Ils ne comprennent rien, se disait-il. Ils sont incapables de voir, comme moi, que tout, dans la vie, absolument tout, cache un arrière plan de souffrance. Ce sont des optimistes creux. Ils sourient parce qu'ils s'imaginent qu'ils seront heureux jusqu'au bout ... Oh! Et puis quoi.
Il rêvassait, presque endormi, déjà.
-Demain, j'irai à la campagne, à Rye, j'y affronterai plus de sourire encore qu'ici, plus de chaleur qu'ici. C'est ça, la vie, simplement ça - sourires, chaleurs, sourires, chaleurs.

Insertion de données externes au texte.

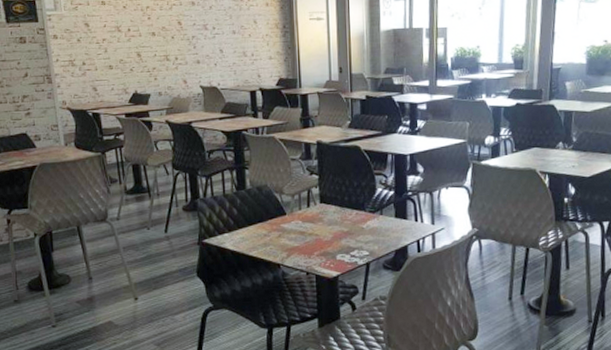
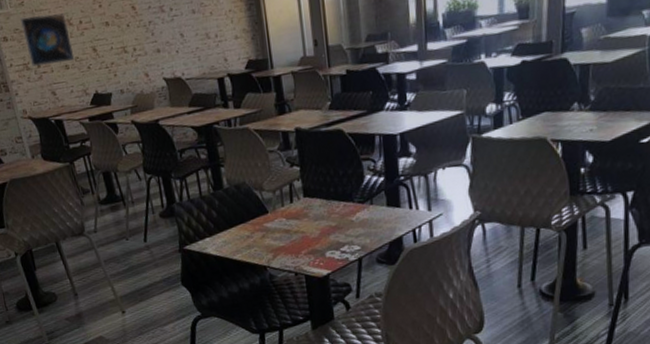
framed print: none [73,20,119,64] -> present [20,13,75,67]

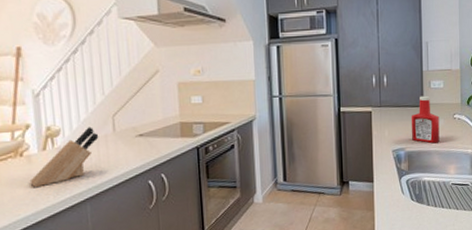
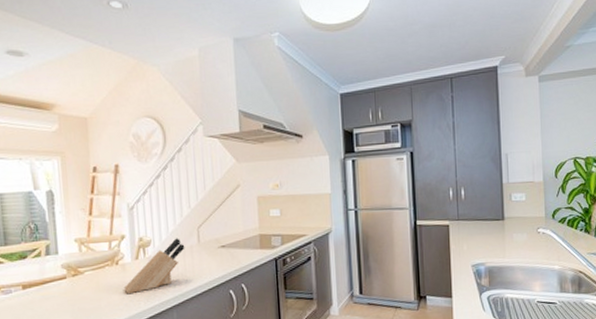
ketchup bottle: present [411,95,440,144] -> none [491,209,523,259]

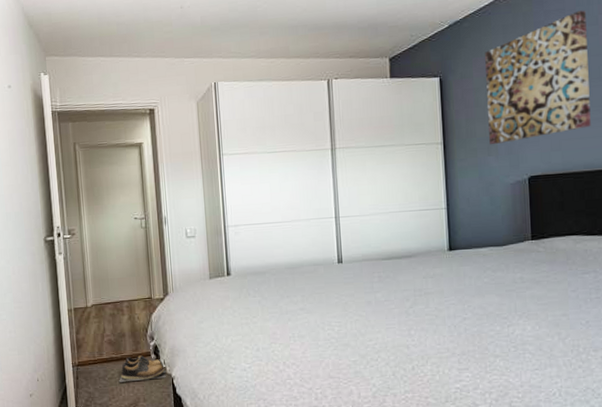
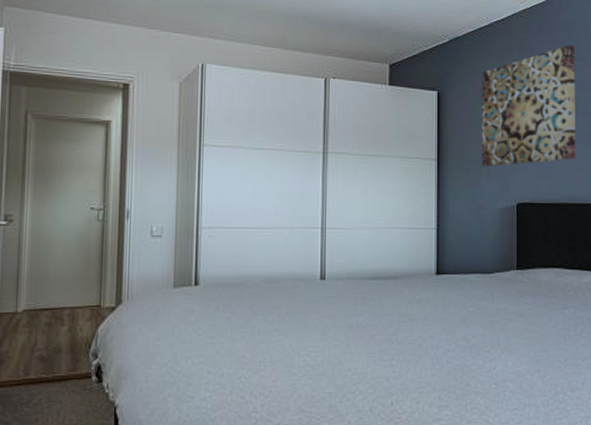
shoes: present [119,355,167,382] -> none [47,377,110,410]

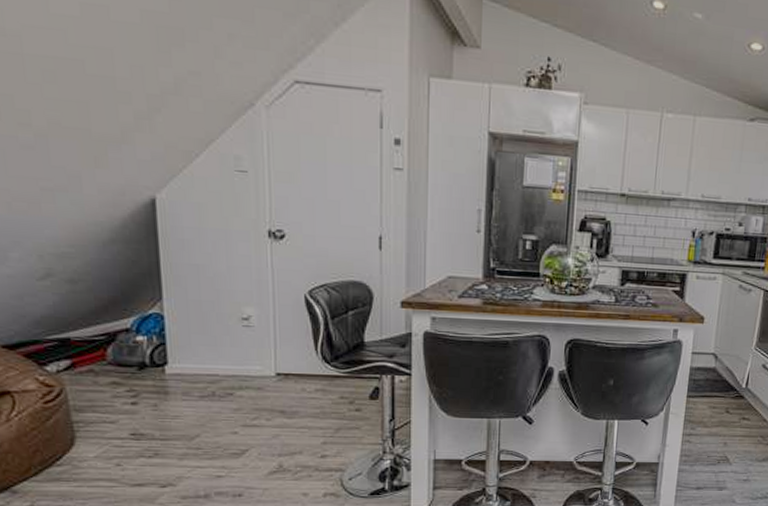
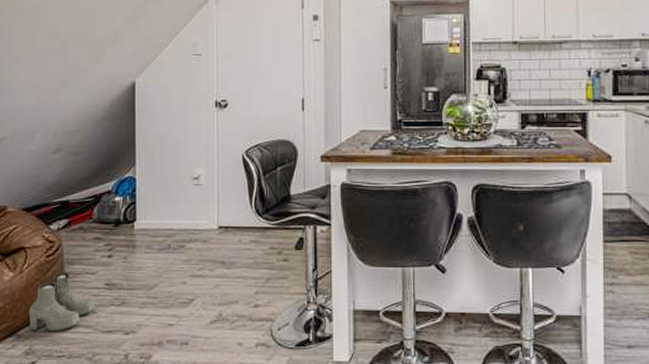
boots: none [25,420,118,486] -> present [28,272,95,331]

J'ai récemment découvert Francis Scott Fitzgerald avec son beau roman Gatsby Le Magnifique et je ne peux pas être déçu par ce recueil de nouvelles. Ce n'est pas qu'elles soient extraordinaires ou sublimissimes, mais plutôt que cet auteur formidable, dont le talent confère au génie, répond à toutes mes questions les plus intimes. Fitzgerald appartient bien à cette école littéraire qu'il convient de nommer : la Génération perdue, c'est-à-dire ces écrivains ayant vécu la guerre dans leur jeunesse ainis que les années folles. Ces jeunes gens sont confrontés à un manque de transcendance d'une société ultra-libérale, qui ressemble franchement à notre génération actuelle à l'aube des années 2020. Sa sensibilité extrême qui permet de sonder subtilement et sans caricature les travers humains, avec une bienveillance et un tragique loin d'être imbécile est remarquable. Les inégalités sociales, le couple et la superficialité de la jeunesse de l'East Side sont dépeints avec une grande intensité.
Le style de Fitzgerald est toujours aussi abouti, et les dialogues sont très bien orchestrés. Chaque nouvelle est travaillée comme une oeuvre d'artisan. D'ailleurs, l'écrivain les écrivait pour vivre, un peu comme les bijoux du bijoutier. Ces morceaux de sincérité et de beauté sont éternels, placés là aux yeux de tous sans atours inutiles. Love Boat répond à des questions essentiels et métaphysiques de la société capitaliste, et de la place de la spiritualité dans cette société de vacuités.